Not sure where in NH you are, but I live near manchester and like to train on the road for South Uncanoonuc Mountain. Another good road is Miller State Park (Pack Monadnock)before it opens
 
I don't have advice about the conditioning or actual performance part of racing, but I can probably answer a lot of your questions about the logistics of the event.

When the race packet comes, pore over every detail. If you elect to be her " ride down", you'll need to know what that packet tells you. You may not understand < why> things are the way they are, please ask ( beforehand) if you don't.

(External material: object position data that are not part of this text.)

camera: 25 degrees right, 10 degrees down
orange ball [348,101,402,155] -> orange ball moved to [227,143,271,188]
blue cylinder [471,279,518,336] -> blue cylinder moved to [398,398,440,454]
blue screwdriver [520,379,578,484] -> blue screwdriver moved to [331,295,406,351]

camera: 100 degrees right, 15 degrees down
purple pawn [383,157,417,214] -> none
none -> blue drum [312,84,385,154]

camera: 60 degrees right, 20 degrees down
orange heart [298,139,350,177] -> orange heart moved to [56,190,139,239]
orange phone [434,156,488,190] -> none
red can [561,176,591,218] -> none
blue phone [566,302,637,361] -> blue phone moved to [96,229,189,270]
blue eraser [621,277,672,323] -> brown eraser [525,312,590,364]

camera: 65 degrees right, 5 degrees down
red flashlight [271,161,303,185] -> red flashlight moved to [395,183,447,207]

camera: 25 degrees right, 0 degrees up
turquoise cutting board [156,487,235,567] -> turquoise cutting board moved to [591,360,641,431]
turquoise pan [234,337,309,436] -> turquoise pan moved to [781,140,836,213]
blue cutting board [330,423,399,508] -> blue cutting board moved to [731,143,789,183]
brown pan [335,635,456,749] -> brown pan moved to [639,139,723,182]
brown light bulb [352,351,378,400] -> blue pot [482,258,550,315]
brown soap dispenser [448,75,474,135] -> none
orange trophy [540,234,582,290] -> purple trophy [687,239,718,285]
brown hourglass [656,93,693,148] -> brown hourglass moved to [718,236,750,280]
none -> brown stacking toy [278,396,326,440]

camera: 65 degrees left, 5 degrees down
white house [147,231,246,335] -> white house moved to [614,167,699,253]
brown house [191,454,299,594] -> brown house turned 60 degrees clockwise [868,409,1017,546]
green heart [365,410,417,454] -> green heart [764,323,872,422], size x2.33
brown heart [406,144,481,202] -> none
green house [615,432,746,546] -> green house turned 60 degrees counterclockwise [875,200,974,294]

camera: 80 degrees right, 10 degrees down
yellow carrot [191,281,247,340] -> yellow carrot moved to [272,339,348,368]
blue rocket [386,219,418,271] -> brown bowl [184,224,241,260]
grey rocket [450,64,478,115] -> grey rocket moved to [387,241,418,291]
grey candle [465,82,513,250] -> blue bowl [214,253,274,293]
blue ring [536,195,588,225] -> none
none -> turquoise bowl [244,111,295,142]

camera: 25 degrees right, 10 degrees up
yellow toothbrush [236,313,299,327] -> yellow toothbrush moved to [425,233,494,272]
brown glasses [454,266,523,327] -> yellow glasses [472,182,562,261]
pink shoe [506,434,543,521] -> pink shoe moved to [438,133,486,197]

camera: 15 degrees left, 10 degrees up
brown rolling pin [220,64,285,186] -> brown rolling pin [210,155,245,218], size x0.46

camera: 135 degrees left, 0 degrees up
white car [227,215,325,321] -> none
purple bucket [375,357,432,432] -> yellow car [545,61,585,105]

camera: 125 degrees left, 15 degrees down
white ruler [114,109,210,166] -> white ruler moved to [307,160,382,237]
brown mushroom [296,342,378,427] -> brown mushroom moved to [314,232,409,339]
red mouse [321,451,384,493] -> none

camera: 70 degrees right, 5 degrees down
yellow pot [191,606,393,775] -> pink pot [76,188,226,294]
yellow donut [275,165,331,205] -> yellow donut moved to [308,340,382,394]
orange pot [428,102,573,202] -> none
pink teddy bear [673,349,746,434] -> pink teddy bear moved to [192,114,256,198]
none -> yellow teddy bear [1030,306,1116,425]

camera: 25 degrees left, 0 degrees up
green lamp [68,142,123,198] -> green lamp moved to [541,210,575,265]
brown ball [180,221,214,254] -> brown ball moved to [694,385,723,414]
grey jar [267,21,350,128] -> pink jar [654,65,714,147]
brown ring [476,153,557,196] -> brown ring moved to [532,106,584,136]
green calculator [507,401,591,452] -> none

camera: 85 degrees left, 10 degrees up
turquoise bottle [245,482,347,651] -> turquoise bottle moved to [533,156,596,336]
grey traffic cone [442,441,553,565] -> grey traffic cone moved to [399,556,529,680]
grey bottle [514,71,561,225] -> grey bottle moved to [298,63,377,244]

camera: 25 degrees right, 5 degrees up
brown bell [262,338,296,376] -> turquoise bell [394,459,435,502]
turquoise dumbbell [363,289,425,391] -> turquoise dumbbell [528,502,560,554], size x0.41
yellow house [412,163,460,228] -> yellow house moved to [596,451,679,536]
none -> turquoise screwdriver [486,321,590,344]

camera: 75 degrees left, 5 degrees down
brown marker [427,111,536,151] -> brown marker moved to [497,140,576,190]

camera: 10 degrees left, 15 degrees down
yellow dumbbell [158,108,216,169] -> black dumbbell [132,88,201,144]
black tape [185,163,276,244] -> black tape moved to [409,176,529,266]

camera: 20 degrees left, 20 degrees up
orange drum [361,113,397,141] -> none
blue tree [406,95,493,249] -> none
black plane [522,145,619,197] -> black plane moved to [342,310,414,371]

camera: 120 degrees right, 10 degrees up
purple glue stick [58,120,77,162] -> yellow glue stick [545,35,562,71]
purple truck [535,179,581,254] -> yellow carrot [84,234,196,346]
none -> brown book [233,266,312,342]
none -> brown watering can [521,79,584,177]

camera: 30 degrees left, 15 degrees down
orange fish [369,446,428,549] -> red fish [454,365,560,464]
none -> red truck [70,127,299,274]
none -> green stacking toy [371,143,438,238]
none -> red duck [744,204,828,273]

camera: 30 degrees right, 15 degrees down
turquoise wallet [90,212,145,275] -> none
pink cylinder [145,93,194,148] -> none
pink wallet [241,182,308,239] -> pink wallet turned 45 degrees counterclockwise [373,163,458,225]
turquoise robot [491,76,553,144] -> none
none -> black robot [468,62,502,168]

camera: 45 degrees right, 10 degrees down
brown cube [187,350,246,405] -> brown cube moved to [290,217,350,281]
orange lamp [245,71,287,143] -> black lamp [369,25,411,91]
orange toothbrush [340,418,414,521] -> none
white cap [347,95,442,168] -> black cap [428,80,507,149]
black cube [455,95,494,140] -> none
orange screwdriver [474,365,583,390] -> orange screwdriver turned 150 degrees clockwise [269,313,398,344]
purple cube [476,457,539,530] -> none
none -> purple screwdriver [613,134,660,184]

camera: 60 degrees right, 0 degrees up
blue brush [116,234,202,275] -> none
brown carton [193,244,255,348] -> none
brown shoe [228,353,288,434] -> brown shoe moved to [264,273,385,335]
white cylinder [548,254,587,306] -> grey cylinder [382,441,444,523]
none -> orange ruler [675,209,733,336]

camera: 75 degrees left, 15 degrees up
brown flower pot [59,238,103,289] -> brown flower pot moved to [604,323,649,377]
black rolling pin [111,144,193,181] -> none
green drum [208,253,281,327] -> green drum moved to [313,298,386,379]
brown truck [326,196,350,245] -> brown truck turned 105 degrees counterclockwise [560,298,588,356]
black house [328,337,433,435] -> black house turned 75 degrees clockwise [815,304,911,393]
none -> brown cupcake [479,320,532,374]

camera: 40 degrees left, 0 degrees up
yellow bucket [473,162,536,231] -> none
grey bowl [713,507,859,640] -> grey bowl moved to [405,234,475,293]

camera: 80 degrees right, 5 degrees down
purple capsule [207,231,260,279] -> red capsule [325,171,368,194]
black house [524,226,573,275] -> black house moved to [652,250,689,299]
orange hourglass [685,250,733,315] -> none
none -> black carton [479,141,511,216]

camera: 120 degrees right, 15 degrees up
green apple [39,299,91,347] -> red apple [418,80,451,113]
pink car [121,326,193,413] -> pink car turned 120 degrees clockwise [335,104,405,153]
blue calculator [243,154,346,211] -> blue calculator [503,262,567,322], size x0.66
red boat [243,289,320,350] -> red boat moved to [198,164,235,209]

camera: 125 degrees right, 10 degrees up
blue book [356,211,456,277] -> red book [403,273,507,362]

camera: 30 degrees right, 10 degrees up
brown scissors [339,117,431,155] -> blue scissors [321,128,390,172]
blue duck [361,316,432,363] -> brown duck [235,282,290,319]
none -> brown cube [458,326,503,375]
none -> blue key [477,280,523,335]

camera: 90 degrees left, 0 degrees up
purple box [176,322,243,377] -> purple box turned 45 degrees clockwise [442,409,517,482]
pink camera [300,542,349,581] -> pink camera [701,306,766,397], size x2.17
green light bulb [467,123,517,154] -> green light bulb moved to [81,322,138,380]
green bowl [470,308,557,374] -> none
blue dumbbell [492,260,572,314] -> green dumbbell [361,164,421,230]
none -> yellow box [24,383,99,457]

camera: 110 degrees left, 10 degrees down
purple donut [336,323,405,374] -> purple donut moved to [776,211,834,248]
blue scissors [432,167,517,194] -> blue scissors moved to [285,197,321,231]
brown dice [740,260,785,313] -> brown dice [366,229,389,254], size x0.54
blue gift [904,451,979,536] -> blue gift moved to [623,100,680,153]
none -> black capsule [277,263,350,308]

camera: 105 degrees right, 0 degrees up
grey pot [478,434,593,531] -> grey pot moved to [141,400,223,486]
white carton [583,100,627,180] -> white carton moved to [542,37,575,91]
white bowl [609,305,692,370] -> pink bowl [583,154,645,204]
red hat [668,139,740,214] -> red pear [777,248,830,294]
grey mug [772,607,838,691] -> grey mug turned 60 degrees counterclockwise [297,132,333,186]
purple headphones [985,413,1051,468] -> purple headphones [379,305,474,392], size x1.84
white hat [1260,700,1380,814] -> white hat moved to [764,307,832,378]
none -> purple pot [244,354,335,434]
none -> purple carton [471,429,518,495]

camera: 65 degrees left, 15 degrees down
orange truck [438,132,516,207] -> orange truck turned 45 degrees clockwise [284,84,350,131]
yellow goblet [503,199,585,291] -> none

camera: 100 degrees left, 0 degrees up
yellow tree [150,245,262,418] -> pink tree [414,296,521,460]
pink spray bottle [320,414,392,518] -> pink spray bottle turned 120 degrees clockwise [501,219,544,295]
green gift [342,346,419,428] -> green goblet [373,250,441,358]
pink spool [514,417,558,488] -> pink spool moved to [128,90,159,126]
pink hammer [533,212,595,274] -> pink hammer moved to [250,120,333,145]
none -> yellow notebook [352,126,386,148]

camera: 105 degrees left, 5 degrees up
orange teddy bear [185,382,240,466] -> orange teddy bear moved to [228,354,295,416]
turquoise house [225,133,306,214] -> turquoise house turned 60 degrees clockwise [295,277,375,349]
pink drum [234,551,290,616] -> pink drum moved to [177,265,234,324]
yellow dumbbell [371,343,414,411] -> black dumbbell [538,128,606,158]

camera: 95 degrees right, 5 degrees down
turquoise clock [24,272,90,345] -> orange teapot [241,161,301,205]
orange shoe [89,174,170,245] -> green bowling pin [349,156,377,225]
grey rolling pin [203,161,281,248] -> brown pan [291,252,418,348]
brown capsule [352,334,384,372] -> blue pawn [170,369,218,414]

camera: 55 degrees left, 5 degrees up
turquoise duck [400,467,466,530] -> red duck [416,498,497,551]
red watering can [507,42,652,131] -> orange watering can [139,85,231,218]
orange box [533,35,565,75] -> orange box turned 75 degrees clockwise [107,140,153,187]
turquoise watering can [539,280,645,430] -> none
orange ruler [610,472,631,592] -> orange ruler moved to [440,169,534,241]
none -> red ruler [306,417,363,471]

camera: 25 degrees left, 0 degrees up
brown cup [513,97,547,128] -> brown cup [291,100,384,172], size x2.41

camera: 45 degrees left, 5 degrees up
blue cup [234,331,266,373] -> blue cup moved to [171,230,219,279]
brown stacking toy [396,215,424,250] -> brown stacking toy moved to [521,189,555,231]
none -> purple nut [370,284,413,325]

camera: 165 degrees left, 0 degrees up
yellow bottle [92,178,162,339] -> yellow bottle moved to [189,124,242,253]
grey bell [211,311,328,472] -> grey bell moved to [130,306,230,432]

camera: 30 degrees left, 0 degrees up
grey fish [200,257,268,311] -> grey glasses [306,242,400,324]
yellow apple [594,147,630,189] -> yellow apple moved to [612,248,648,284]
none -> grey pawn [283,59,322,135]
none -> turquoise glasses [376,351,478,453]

Every front line employee of the MWAR and MW State Park gets every scrap and bit of policy and procedure that goes to every participant.

The Sherman Adams summit building atop Mt Washington has a maximum capacity of 250 people. Summit parking is limited to @ 300 cars under the best of circumstances. After summit lots are filled, parking goes down the road as Space Available, and that can make a long road walk for a stressed competitor if their ride is at Cow Pasture ( six mile rather than 7.8)

When the Sherman Adams building is full ( yes State Park staff man the entrance/exit and use counters to keep track of entrances and exits) no-one is allowed in until someone comes out. There will be a wait line for entrance to the building. There will be wait lines for bathrooms ( once one even gets inside) and there will be wait lines for food/beverage.

Take heed, that is the real deal.

The more efficiently racers carpool the available seats down, and limit the number of spectators on top, the easier it is for the ALL the competitors in the end.

It is a very difficult venue from every aspect.

Breeze
 
Time for Training

I got a number for the race. Should be fun. let me know if you would like to get together for the race. I think I'll be staying in Jackson for the weekend.